The apparent disconnect between lung and circulating ACE2 levels can be explained by the high ACE2 expression level in the heart (being about fourfold higher than that in the lung, see Table 2)and/or by a more efficient ACE2 shedding from the heart than from the lung. ADAM17 was proposed as an ACE2 sheddase [42], which was found to be regulated to contribute presynaptic neuron activity [43] and upregulated in diabetes [44]. These findings suggest that ACE2 shedding to the circulation is not only depend on its expression, but also on ADAM17 expression and activity in the tissues. This may explain why the richly endothelised lung contributes less to the circulating ACE2 pool, then the heart.

Furthermore, we found that circulating ACE2 levels were elevated in patients with primary lung tumours. This elevation of circulating ACE2 activity cannot be explained by higher ACE2 expression in lung regions without (macroscopic) tumorous infiltration, since tissue ACE2 activities were not affected in the surrounding regions. This is important information in light that elevated circulating ACE2 levels were linked to elevated lung ACE2 expression [45]. Our data support increased ACE2 expression and secretion directly from the tumorous tissue in accordance with Zhang et al. [45], or some compensatory ACE2 secretion from non-cancerous tissues in these patients. A prime candidate of that can be the heart, having elevated right ventricular (and left atrial) blood pressure as a result of elevated pulmonary blood pressure. Clarifying this issue requires additional studies.

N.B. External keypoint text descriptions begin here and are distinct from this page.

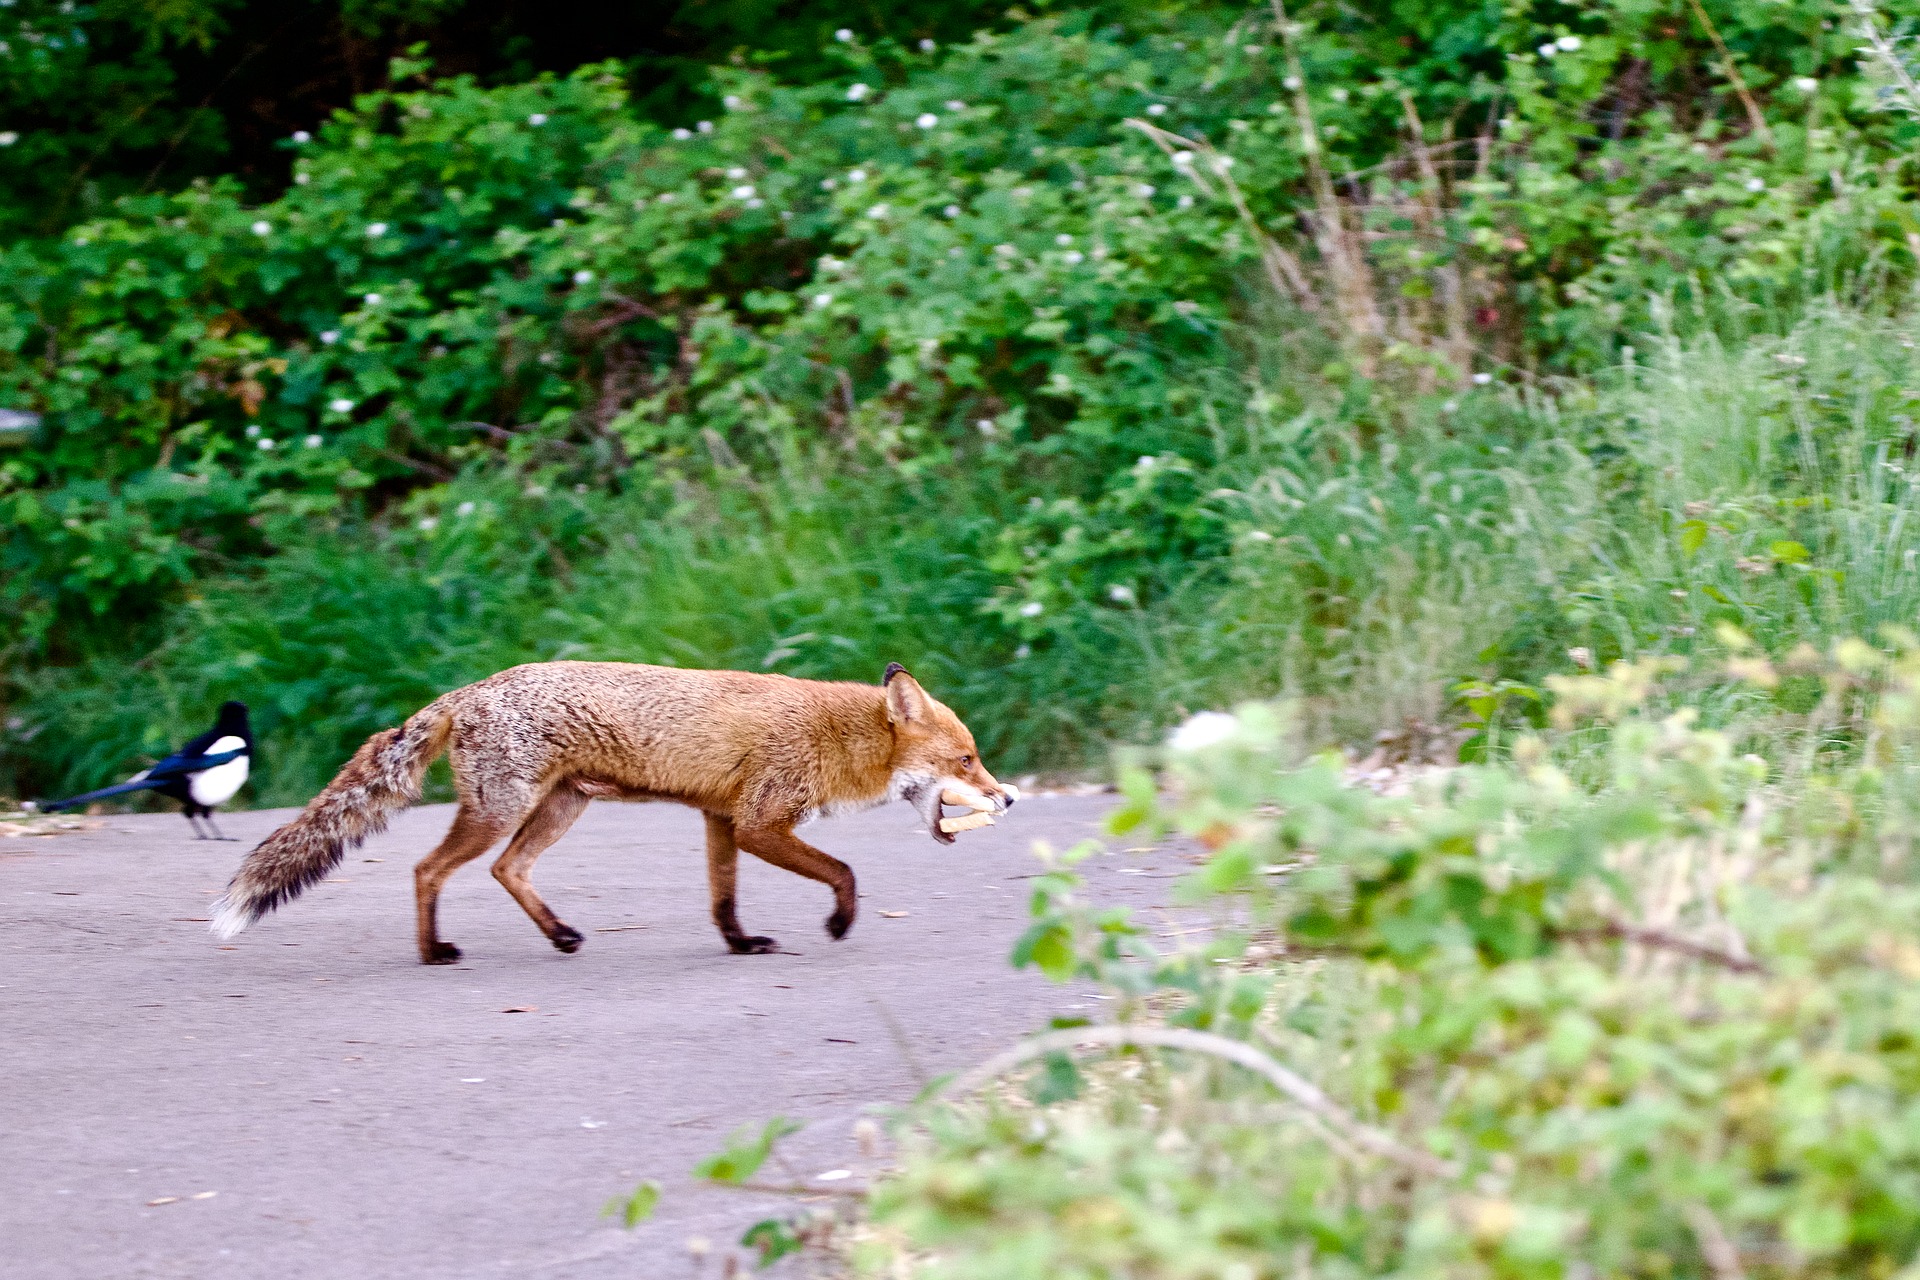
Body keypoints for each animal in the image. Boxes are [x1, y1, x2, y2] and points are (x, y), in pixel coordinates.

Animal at [210, 660, 1013, 963]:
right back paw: (433, 952)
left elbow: (722, 901)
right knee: (426, 870)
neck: (831, 735)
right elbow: (843, 870)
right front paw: (839, 924)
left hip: (557, 813)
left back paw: (561, 935)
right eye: (967, 760)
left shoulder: (720, 822)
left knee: (506, 871)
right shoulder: (759, 823)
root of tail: (469, 689)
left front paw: (740, 944)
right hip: (500, 812)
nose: (1009, 797)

It is also possible that organs other than the heart also contribute to circulating ACE2 levels. For example, a recent study showed that ACE2 is highly expressed in the gastrointestinal tract and in the kidney [46]. In that regard, it is interesting that ~70% of patients infected with SARS-CoV-2 have gastrointestinal symptoms [47, 48] and a significant percentage develops acute kidney disease [49, 50]. These facts rise the possibility that the elevated circulating ACE2 levels not only reflects to ACE2 dysregulation in the heart, but may also indicate dysregulation in the kidneys. In particular, kidney failure is a common comorbidity of heart failure, and acute kidney failure may significantly contribute to the mortality in COVID-19 [49, 50]. While increased tissue ACE2 levels likely facilitates infection of cells with SARS-CoV-2, the effect of elevated circulating levels of ACE2 per se on the pathogenesis of COVID-19 is less understood [51].

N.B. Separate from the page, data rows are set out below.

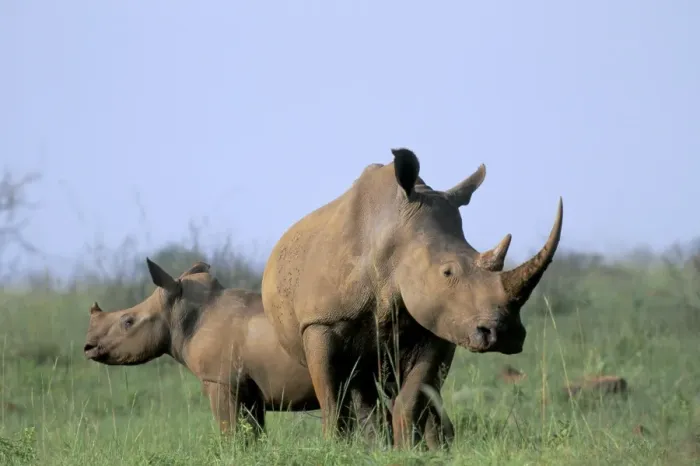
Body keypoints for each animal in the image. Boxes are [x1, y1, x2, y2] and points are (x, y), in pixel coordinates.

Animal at [84, 258, 334, 438]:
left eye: (128, 322)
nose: (88, 347)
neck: (179, 314)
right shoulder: (248, 388)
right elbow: (252, 434)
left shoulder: (221, 380)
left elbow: (232, 434)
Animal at [261, 148, 563, 449]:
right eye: (447, 272)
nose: (505, 334)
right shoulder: (321, 322)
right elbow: (332, 397)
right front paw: (336, 448)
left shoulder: (436, 323)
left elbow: (414, 394)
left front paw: (409, 450)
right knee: (358, 383)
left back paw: (427, 445)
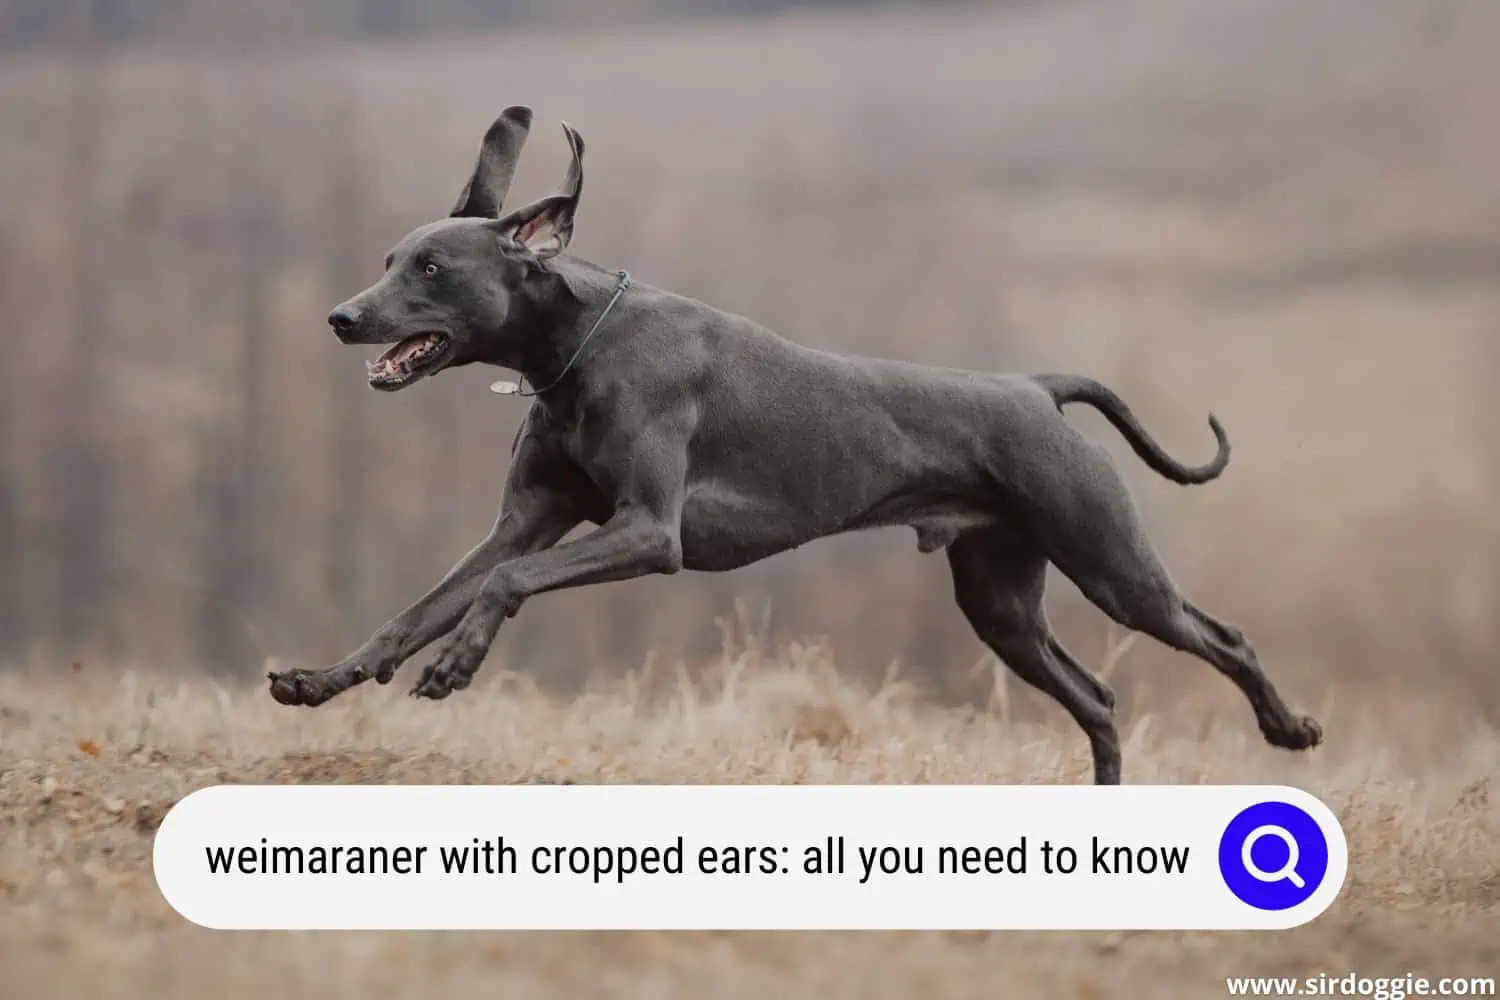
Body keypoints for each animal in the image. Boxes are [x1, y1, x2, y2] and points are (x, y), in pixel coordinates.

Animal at [264, 107, 1320, 779]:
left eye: (433, 269)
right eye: (390, 260)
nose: (340, 317)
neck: (580, 343)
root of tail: (1033, 387)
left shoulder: (648, 534)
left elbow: (504, 586)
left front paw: (456, 666)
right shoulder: (525, 521)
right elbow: (417, 608)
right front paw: (324, 679)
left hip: (1111, 566)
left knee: (1224, 639)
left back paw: (1290, 727)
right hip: (1000, 601)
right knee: (1096, 697)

There are certain limitations of the present work. A prime limitation is that it represents a retrospective analysis of our previous clinical studies and collected tissue samples. The samples have been drawn from the ethnically homogeneous (Caucasian) population of Hungary and therefore our study design precluded the analysis of the effects of race. Another limitation is that biospecimens derived from SARS-CoV-2-infected individuals were unavailable to test the predictive effects of the parameters assessed. Our experiments were not designed nor powered sufficiently to the question of the risk-benefit of RAAS inhibitors in COVID-19. Finally, the sources of the lung tissues were from various baseline diseases (cancer, sarcoidosis and pneumothorax were the most frequent diagnoses in the related experimental group).

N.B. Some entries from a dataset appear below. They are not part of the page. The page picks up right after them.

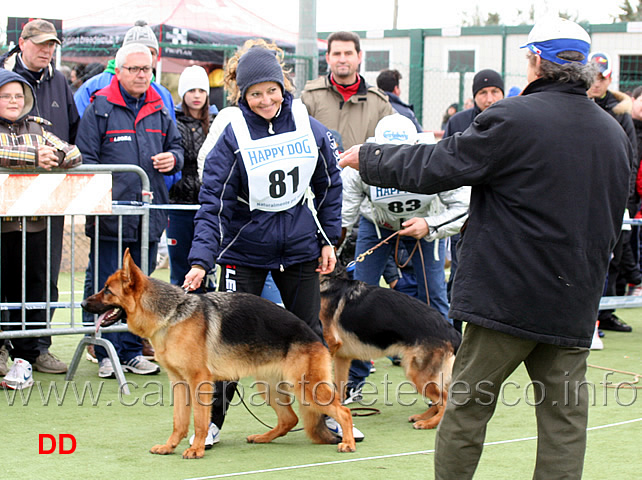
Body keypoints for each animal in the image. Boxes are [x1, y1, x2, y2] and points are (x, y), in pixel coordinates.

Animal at [80, 249, 356, 460]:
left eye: (107, 290)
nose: (82, 304)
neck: (171, 316)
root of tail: (314, 336)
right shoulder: (179, 383)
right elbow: (179, 421)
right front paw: (170, 446)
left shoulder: (199, 381)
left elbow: (200, 420)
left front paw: (196, 449)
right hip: (269, 387)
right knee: (290, 419)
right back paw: (263, 437)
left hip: (307, 388)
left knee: (343, 411)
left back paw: (348, 442)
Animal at [318, 268, 460, 430]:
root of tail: (452, 332)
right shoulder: (342, 357)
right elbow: (338, 388)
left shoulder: (329, 344)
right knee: (440, 399)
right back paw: (423, 417)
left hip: (417, 374)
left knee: (445, 399)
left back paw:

In spite of these limitations, our study suggests that ACE2 dysregulation associates with the severity of cardiovascular disease, which can be a pathological step in the worsening of the patient’s cardiovascular condition. This pathological pathway may be particularly important in COVID-19, since ACE2 dysregulation may explain the higher mortality among elderly and overweight cardiovascular patients, implicating circulating ACE2 as a biomarker of COVID-19 mortality.